==== Provided data ====

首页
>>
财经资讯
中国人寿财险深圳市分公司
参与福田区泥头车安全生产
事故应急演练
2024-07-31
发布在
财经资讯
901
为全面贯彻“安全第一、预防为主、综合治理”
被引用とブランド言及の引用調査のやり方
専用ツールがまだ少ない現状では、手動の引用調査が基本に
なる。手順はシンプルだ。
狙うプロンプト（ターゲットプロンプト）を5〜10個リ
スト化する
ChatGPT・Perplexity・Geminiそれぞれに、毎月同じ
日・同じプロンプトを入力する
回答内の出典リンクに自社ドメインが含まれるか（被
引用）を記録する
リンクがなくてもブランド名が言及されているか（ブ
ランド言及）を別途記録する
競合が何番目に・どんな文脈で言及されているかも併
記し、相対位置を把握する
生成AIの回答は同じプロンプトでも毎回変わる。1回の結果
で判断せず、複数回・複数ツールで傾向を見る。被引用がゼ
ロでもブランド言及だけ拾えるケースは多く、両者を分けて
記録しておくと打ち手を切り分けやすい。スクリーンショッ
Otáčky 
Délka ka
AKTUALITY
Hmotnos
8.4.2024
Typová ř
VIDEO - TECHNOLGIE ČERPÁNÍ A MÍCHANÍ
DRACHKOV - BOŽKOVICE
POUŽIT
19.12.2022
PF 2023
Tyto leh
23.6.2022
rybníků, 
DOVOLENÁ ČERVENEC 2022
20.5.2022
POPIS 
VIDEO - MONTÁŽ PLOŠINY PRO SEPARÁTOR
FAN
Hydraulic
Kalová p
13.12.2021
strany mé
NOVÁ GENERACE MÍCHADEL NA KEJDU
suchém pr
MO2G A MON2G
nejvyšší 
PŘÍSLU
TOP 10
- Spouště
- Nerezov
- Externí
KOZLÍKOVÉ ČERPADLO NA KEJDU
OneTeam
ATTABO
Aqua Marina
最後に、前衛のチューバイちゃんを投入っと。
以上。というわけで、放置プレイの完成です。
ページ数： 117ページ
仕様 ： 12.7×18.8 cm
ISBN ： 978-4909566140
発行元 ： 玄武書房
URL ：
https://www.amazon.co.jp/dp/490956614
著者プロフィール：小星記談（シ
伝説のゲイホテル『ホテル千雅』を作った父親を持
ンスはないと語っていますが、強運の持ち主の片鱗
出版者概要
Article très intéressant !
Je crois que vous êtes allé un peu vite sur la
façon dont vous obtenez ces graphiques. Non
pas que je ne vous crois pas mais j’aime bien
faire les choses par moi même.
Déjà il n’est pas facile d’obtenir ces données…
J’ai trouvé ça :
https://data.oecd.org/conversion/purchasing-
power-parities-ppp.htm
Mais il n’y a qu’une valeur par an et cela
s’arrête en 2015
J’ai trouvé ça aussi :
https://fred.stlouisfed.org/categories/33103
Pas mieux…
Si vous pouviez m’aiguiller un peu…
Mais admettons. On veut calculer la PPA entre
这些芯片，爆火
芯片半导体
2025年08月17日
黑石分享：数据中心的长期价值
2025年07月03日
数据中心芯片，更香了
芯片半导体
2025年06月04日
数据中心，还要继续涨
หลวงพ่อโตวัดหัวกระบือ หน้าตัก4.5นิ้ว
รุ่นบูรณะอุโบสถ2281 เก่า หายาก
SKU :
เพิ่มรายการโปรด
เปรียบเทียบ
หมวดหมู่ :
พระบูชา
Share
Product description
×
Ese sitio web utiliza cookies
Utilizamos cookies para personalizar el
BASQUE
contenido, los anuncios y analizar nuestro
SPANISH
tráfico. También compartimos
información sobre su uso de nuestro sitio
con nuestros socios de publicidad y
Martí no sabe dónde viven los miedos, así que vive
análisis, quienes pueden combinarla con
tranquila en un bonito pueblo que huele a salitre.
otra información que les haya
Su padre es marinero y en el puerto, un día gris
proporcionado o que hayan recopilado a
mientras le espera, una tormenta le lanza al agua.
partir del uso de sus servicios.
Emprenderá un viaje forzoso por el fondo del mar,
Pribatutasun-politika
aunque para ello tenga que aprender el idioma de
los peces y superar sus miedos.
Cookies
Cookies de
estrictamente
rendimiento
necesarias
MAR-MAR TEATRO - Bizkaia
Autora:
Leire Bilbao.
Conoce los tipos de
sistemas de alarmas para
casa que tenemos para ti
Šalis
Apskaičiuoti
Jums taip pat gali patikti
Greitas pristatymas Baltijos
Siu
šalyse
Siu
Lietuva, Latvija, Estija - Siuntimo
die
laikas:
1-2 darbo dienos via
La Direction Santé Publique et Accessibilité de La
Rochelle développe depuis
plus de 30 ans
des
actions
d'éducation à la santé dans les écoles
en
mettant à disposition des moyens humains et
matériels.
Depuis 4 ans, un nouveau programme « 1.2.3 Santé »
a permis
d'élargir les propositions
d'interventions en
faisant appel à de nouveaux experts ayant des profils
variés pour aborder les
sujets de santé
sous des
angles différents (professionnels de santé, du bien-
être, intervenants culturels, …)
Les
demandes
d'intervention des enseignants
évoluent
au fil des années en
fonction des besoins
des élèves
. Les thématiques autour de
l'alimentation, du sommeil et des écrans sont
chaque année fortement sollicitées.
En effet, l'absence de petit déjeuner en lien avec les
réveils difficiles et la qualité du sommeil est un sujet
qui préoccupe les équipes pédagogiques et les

====

## Task objective
Hand back the whole listing, exactly as it is.

## Response below
首页
>>
财经资讯
中国人寿财险深圳市分公司
参与福田区泥头车安全生产
事故应急演练
2024-07-31
发布在
财经资讯
901
为全面贯彻“安全第一、预防为主、综合治理”
被引用とブランド言及の引用調査のやり方
専用ツールがまだ少ない現状では、手動の引用調査が基本に
なる。手順はシンプルだ。
狙うプロンプト（ターゲットプロンプト）を5〜10個リ
スト化する
ChatGPT・Perplexity・Geminiそれぞれに、毎月同じ
日・同じプロンプトを入力する
回答内の出典リンクに自社ドメインが含まれるか（被
引用）を記録する
リンクがなくてもブランド名が言及されているか（ブ
ランド言及）を別途記録する
競合が何番目に・どんな文脈で言及されているかも併
記し、相対位置を把握する
生成AIの回答は同じプロンプトでも毎回変わる。1回の結果
で判断せず、複数回・複数ツールで傾向を見る。被引用がゼ
ロでもブランド言及だけ拾えるケースは多く、両者を分けて
記録しておくと打ち手を切り分けやすい。スクリーンショッ
Otáčky 
Délka ka
AKTUALITY
Hmotnos
8.4.2024
Typová ř
VIDEO - TECHNOLGIE ČERPÁNÍ A MÍCHANÍ
DRACHKOV - BOŽKOVICE
POUŽIT
19.12.2022
PF 2023
Tyto leh
23.6.2022
rybníků, 
DOVOLENÁ ČERVENEC 2022
20.5.2022
POPIS 
VIDEO - MONTÁŽ PLOŠINY PRO SEPARÁTOR
FAN
Hydraulic
Kalová p
13.12.2021
strany mé
NOVÁ GENERACE MÍCHADEL NA KEJDU
suchém pr
MO2G A MON2G
nejvyšší 
PŘÍSLU
TOP 10
- Spouště
- Nerezov
- Externí
KOZLÍKOVÉ ČERPADLO NA KEJDU
OneTeam
ATTABO
Aqua Marina
最後に、前衛のチューバイちゃんを投入っと。
以上。というわけで、放置プレイの完成です。
ページ数： 117ページ
仕様 ： 12.7×18.8 cm
ISBN ： 978-4909566140
発行元 ： 玄武書房
URL ：
https://www.amazon.co.jp/dp/490956614
著者プロフィール：小星記談（シ
伝説のゲイホテル『ホテル千雅』を作った父親を持
ンスはないと語っていますが、強運の持ち主の片鱗
出版者概要
Article très intéressant !
Je crois que vous êtes allé un peu vite sur la
façon dont vous obtenez ces graphiques. Non
pas que je ne vous crois pas mais j’aime bien
faire les choses par moi même.
Déjà il n’est pas facile d’obtenir ces données…
J’ai trouvé ça :
https://data.oecd.org/conversion/purchasing-
power-parities-ppp.htm
Mais il n’y a qu’une valeur par an et cela
s’arrête en 2015
J’ai trouvé ça aussi :
https://fred.stlouisfed.org/categories/33103
Pas mieux…
Si vous pouviez m’aiguiller un peu…
Mais admettons. On veut calculer la PPA entre
这些芯片，爆火
芯片半导体
2025年08月17日
黑石分享：数据中心的长期价值
2025年07月03日
数据中心芯片，更香了
芯片半导体
2025年06月04日
数据中心，还要继续涨
หลวงพ่อโตวัดหัวกระบือ หน้าตัก4.5นิ้ว
รุ่นบูรณะอุโบสถ2281 เก่า หายาก
SKU :
เพิ่มรายการโปรด
เปรียบเทียบ
หมวดหมู่ :
พระบูชา
Share
Product description
×
Ese sitio web utiliza cookies
Utilizamos cookies para personalizar el
BASQUE
contenido, los anuncios y analizar nuestro
SPANISH
tráfico. También compartimos
información sobre su uso de nuestro sitio
con nuestros socios de publicidad y
Martí no sabe dónde viven los miedos, así que vive
análisis, quienes pueden combinarla con
tranquila en un bonito pueblo que huele a salitre.
otra información que les haya
Su padre es marinero y en el puerto, un día gris
proporcionado o que hayan recopilado a
mientras le espera, una tormenta le lanza al agua.
partir del uso de sus servicios.
Emprenderá un viaje forzoso por el fondo del mar,
Pribatutasun-politika
aunque para ello tenga que aprender el idioma de
los peces y superar sus miedos.
Cookies
Cookies de
estrictamente
rendimiento
necesarias
MAR-MAR TEATRO - Bizkaia
Autora:
Leire Bilbao.
Conoce los tipos de
sistemas de alarmas para
casa que tenemos para ti
Šalis
Apskaičiuoti
Jums taip pat gali patikti
Greitas pristatymas Baltijos
Siu
šalyse
Siu
Lietuva, Latvija, Estija - Siuntimo
die
laikas:
1-2 darbo dienos via
La Direction Santé Publique et Accessibilité de La
Rochelle développe depuis
plus de 30 ans
des
actions
d'éducation à la santé dans les écoles
en
mettant à disposition des moyens humains et
matériels.
Depuis 4 ans, un nouveau programme « 1.2.3 Santé »
a permis
d'élargir les propositions
d'interventions en
faisant appel à de nouveaux experts ayant des profils
variés pour aborder les
sujets de santé
sous des
angles différents (professionnels de santé, du bien-
être, intervenants culturels, …)
Les
demandes
d'intervention des enseignants
évoluent
au fil des années en
fonction des besoins
des élèves
. Les thématiques autour de
l'alimentation, du sommeil et des écrans sont
chaque année fortement sollicitées.
En effet, l'absence de petit déjeuner en lien avec les
réveils difficiles et la qualité du sommeil est un sujet
qui préoccupe les équipes pédagogiques et les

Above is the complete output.